> _WHAT IS NEEDED_
Report every line of the data where the string "dalle" appears.

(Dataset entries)
<<<<

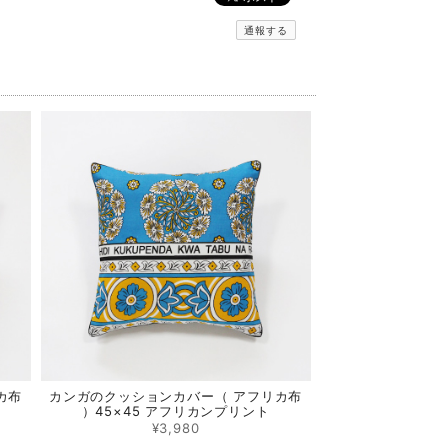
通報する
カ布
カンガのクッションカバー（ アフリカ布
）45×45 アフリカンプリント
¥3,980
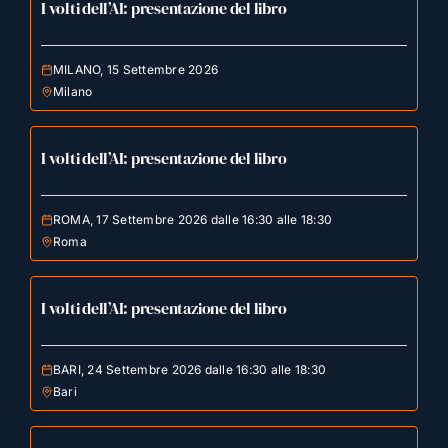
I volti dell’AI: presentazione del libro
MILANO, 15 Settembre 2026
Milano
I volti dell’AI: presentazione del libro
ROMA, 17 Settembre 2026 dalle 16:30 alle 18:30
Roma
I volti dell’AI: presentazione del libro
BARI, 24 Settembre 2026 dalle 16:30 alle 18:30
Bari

>>>>

> _ANSWER TO THIS TASK_
ROMA, 17 Settembre 2026 dalle 16:30 alle 18:30
BARI, 24 Settembre 2026 dalle 16:30 alle 18:30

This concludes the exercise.